Ultimately, like the Point Blue Issue Brief, the Quantis LCA highlights that the benefits of regenerative ranching go beyond climate stability. Regenerate ranching can provide improved water efficiency, reduced nutrient runoff from fertilizers and manure, reduced pesticide use, increased wildlife habitat, increased animal welfare, and revitalized rural economies.

Given the importance of all of these and other factors for the health of the planet and for people, we feel inspired by these reports to remember that the management decisions we make should not be limited to a single variable, but instead should consider the vast and interconnected systems that are impacted by how we steward the land.

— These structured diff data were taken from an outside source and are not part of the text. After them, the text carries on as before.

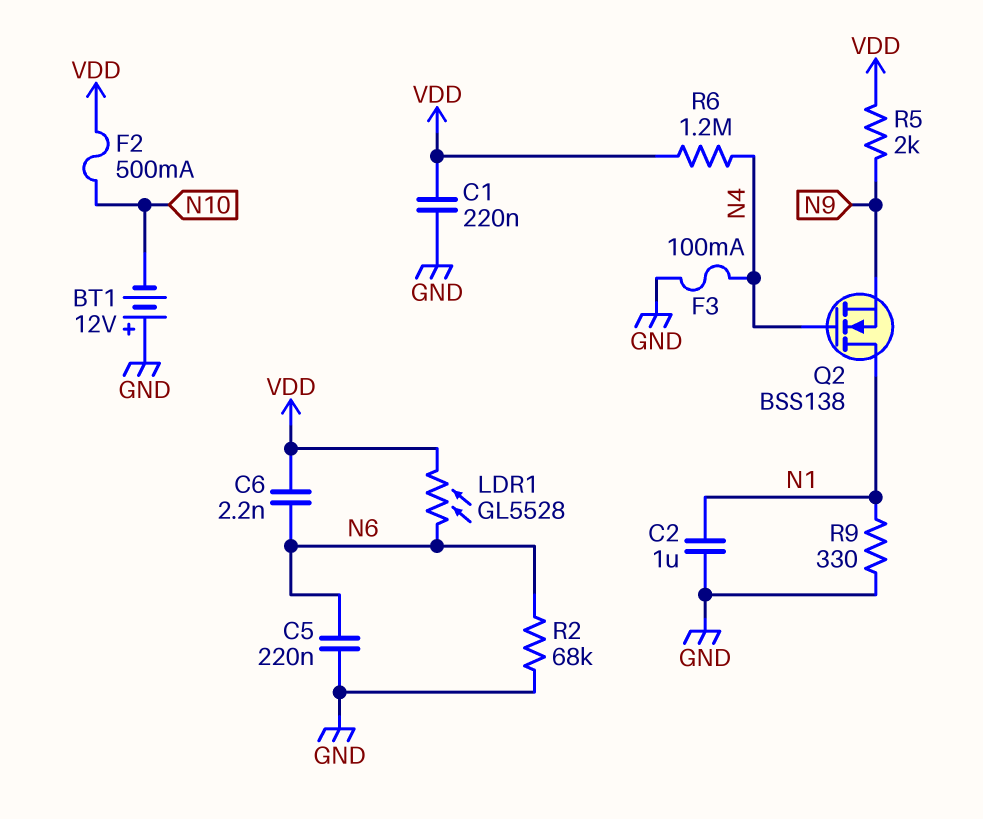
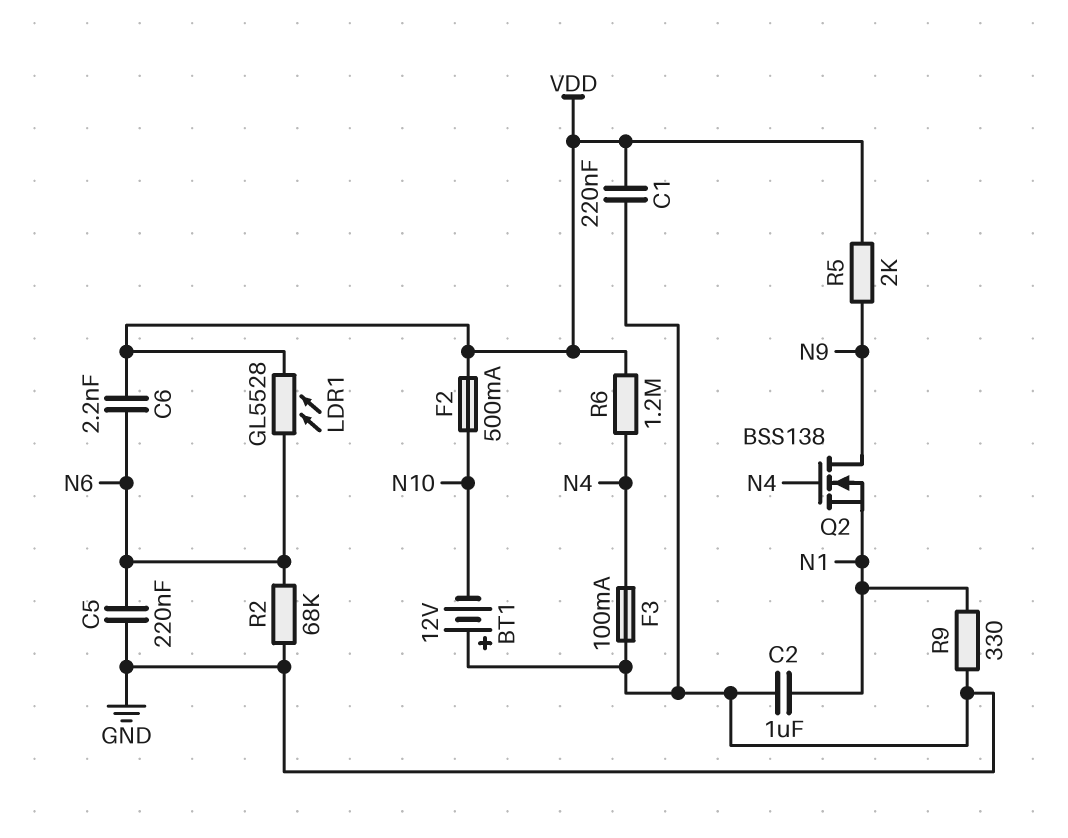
Q2: NMOS BSS138 (G N4, D N1, S N9) -> NMOS BSS138 (G N4, D N9, S N1)

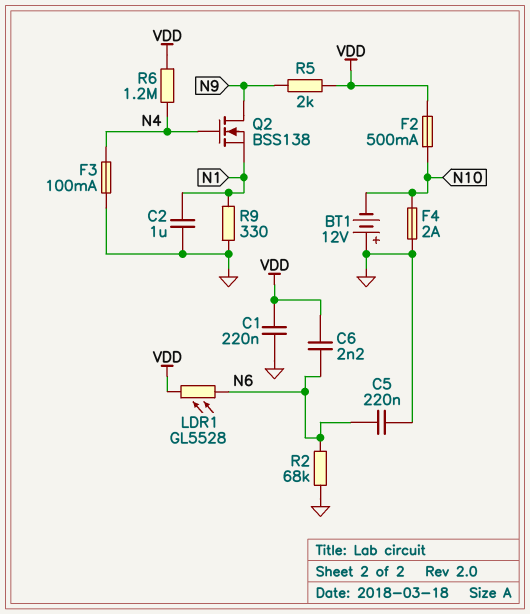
F4: none -> 2A (GND, N10)

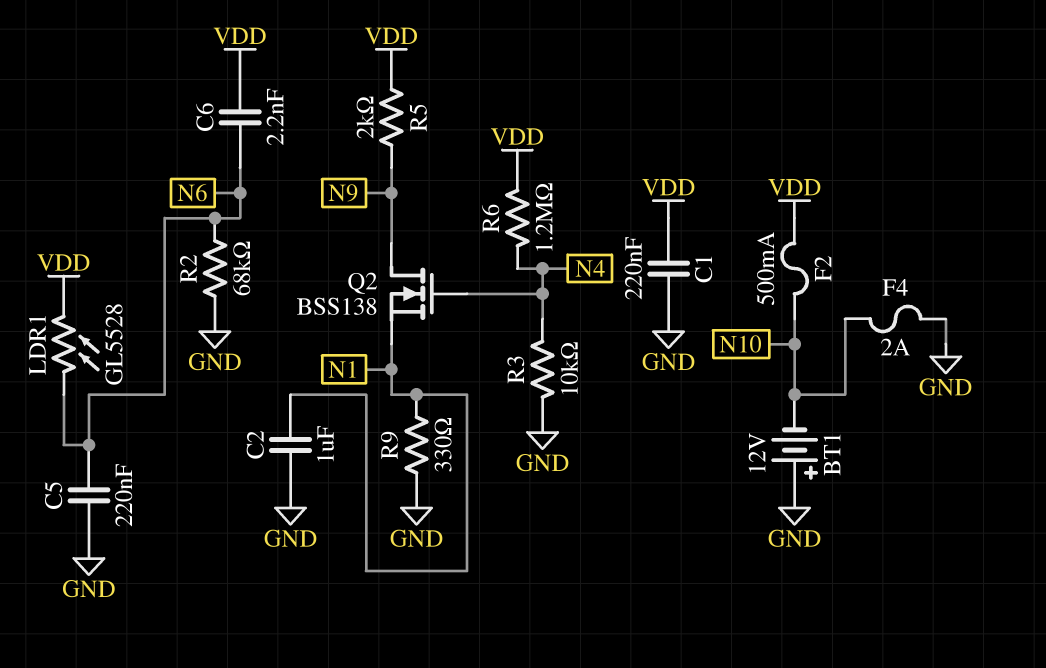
F3: 100mA (GND, N4) -> none
R3: none -> 10k (GND, N4)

1 IPCC. 2013. Climate Change 2013: The Physical Science Basis. Contribution of Working Group I to the Fifth Assessment Report of the Intergovernmental Panel on Climate Change [Stocker, T.F., D. Qin, G.-K. Plattner, M. Tignor, S.K. Allen, J. Boschung, A. Nauels, Y. Xia, V. Bex and P.M. Midgley (eds.)]. Cambridge University Press, NY.
2 Saunois, M., P. Bousquet, B. Poulter, A. Peregon, et al. 2016b. The global methane budget 2000-2012. Earth System Science Data 8:697-751
3 Pelletier, N., R. Pirog, and R. Rasmussen. 2010. Comparative life cycle environmental impacts of three beef production strategies in the Upper Midwestern United States. Agricultural Systems 103:380-389.
4 Saunois, M., P. Bousquet, B. Poulter, A. Peregon, et al. 2016b. The global methane budget 2000-2012. Earth System Science Data 8:697-751.